### Exercise brief:
Beginning with the line that holds "of human lung" in the data below, give again every line through the one that holds "analysis of glioma", exactly as written.

### Saved entries:
┄┄┄┄┄┄┄┄┄┄┄┄┄┄┄┄┄┄┄┄
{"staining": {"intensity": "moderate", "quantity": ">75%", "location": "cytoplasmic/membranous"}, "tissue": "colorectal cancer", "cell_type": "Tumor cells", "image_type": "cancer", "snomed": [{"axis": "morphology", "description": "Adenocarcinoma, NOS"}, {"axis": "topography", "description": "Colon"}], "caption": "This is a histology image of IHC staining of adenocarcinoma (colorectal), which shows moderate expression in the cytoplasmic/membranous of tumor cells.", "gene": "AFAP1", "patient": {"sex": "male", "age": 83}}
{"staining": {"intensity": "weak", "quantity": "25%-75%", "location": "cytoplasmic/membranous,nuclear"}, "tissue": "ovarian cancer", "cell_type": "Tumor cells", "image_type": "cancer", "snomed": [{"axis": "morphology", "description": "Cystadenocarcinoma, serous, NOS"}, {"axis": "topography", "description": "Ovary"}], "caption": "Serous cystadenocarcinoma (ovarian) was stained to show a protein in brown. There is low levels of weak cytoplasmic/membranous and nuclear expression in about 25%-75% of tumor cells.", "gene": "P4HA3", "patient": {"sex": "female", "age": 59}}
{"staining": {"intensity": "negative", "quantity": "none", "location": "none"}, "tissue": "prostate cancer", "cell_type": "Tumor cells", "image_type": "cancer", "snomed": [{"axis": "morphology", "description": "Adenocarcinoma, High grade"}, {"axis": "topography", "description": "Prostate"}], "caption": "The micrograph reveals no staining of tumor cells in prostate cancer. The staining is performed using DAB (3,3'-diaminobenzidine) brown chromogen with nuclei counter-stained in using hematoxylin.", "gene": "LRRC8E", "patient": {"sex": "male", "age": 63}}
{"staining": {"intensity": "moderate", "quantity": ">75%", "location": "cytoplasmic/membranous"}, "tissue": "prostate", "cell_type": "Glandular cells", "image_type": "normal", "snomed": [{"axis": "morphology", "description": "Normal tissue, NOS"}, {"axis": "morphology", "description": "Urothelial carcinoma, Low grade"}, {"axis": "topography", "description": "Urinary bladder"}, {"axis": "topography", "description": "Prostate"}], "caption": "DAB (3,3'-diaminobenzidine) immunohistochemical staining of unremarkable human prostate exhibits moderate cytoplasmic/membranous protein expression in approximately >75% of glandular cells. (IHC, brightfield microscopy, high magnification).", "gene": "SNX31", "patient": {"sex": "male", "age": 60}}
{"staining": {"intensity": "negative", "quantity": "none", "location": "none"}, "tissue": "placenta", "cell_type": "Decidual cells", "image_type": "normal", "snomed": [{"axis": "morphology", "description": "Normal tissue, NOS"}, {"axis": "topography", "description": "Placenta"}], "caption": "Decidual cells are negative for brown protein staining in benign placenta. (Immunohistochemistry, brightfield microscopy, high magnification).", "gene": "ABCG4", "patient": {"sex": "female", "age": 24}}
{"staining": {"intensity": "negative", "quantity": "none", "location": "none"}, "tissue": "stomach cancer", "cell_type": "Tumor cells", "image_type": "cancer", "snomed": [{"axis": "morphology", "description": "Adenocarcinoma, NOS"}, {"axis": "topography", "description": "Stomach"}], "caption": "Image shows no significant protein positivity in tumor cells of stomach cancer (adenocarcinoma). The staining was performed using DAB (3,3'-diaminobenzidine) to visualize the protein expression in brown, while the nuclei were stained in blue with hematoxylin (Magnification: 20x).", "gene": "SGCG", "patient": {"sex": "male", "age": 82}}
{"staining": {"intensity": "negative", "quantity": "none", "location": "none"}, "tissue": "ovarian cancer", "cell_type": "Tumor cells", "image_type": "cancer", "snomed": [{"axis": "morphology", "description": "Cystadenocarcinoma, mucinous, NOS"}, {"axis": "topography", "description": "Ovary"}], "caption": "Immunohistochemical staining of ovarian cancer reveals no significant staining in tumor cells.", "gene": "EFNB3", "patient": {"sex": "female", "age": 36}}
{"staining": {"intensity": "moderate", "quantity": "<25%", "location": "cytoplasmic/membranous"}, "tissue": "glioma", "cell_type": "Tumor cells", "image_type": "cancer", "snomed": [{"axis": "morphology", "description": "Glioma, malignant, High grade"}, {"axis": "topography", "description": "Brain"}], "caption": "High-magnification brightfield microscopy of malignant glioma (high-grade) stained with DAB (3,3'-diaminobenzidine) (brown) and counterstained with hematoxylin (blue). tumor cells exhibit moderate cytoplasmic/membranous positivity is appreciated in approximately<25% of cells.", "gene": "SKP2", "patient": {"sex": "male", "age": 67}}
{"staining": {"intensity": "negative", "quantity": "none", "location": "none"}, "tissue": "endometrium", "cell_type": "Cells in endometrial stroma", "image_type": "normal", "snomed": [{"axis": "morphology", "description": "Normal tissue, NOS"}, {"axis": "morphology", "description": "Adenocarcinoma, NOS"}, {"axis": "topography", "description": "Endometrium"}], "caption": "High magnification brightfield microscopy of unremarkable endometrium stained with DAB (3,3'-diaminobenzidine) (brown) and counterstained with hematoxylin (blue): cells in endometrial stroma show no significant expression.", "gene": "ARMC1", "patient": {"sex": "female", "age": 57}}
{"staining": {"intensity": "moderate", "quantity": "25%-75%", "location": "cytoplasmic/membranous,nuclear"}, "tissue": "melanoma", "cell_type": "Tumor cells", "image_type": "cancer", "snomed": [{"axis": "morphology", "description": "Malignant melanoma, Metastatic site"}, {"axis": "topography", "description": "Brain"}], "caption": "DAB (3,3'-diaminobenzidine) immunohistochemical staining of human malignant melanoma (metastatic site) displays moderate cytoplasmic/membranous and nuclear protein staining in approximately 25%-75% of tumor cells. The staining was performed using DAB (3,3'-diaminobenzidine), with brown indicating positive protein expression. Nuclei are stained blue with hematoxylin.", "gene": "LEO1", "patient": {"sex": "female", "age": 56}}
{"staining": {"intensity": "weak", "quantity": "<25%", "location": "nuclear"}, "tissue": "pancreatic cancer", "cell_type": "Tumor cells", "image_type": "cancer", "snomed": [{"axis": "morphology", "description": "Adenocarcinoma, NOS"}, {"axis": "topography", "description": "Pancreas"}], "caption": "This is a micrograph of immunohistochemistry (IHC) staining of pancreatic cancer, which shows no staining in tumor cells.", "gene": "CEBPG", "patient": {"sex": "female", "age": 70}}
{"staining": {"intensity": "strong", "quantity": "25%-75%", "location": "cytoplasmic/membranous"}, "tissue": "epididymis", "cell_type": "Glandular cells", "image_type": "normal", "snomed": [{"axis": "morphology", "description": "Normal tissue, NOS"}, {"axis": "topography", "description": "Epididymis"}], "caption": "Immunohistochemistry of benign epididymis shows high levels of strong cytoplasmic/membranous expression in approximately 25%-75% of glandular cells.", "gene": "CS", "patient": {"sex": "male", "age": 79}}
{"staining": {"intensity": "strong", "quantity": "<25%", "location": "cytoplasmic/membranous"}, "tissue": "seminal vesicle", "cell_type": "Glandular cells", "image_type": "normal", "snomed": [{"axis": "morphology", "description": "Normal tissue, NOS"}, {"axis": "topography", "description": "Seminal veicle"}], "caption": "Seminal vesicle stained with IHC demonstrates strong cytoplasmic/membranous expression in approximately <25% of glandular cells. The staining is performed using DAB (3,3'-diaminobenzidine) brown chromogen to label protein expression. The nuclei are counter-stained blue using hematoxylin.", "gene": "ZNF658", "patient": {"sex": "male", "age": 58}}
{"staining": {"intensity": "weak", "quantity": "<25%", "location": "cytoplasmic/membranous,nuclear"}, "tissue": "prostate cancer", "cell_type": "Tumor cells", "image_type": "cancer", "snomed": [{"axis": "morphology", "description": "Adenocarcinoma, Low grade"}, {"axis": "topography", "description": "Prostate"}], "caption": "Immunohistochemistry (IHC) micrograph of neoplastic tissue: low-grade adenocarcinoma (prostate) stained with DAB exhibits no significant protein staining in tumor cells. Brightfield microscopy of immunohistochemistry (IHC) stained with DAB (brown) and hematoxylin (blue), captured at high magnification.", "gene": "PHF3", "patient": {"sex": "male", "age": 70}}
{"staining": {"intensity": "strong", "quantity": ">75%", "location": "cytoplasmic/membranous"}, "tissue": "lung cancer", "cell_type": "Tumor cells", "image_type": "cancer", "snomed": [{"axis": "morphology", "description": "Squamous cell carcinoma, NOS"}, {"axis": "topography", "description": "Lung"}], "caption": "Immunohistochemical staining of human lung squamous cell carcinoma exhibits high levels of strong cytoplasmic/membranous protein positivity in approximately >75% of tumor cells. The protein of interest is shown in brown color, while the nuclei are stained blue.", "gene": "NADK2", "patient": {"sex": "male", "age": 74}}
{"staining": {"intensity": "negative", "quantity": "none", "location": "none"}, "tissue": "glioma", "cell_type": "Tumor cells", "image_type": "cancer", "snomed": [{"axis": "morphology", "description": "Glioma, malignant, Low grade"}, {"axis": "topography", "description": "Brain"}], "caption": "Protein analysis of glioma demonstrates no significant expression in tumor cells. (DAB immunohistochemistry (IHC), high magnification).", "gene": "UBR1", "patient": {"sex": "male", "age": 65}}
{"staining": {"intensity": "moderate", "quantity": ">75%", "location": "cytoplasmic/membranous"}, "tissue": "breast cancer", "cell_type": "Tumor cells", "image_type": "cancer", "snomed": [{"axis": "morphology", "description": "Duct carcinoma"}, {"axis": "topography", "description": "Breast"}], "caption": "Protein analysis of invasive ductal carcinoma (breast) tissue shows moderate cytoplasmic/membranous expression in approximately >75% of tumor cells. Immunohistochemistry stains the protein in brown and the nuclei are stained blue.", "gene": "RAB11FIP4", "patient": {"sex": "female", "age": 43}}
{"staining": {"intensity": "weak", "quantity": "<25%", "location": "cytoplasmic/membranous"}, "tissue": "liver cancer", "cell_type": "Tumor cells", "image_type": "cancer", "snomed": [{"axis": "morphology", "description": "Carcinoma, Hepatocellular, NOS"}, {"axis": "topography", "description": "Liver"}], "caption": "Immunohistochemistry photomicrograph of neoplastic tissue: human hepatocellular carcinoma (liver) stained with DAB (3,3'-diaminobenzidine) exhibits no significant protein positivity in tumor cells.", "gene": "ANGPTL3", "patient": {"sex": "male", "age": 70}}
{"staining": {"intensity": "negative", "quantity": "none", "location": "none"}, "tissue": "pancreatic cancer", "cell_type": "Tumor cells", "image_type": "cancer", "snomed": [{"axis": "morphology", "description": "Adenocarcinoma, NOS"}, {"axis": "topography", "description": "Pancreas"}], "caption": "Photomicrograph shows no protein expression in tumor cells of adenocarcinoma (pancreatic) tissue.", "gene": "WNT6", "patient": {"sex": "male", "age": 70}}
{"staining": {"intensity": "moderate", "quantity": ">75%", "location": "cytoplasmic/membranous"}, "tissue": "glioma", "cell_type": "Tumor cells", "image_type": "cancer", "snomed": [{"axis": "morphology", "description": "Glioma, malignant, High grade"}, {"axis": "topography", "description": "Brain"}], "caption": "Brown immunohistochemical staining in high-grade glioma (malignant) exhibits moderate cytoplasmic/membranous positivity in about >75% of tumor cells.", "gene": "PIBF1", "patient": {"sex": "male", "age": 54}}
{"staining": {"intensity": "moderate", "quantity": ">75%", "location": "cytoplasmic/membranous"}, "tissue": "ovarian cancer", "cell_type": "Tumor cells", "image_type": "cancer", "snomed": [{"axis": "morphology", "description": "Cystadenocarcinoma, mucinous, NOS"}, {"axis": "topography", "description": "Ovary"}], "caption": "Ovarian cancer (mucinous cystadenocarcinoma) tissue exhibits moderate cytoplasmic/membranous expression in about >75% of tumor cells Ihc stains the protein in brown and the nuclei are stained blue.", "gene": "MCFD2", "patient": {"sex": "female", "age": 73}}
┄┄┄┄┄┄┄┄┄┄┄┄┄┄┄┄┄┄┄┄
### Solution to this task:
{"staining": {"intensity": "strong", "quantity": ">75%", "location": "cytoplasmic/membranous"}, "tissue": "lung cancer", "cell_type": "Tumor cells", "image_type": "cancer", "snomed": [{"axis": "morphology", "description": "Squamous cell carcinoma, NOS"}, {"axis": "topography", "description": "Lung"}], "caption": "Immunohistochemical staining of human lung squamous cell carcinoma exhibits high levels of strong cytoplasmic/membranous protein positivity in approximately >75% of tumor cells. The protein of interest is shown in brown color, while the nuclei are stained blue.", "gene": "NADK2", "patient": {"sex": "male", "age": 74}}
{"staining": {"intensity": "negative", "quantity": "none", "location": "none"}, "tissue": "glioma", "cell_type": "Tumor cells", "image_type": "cancer", "snomed": [{"axis": "morphology", "description": "Glioma, malignant, Low grade"}, {"axis": "topography", "description": "Brain"}], "caption": "Protein analysis of glioma demonstrates no significant expression in tumor cells. (DAB immunohistochemistry (IHC), high magnification).", "gene": "UBR1", "patient": {"sex": "male", "age": 65}}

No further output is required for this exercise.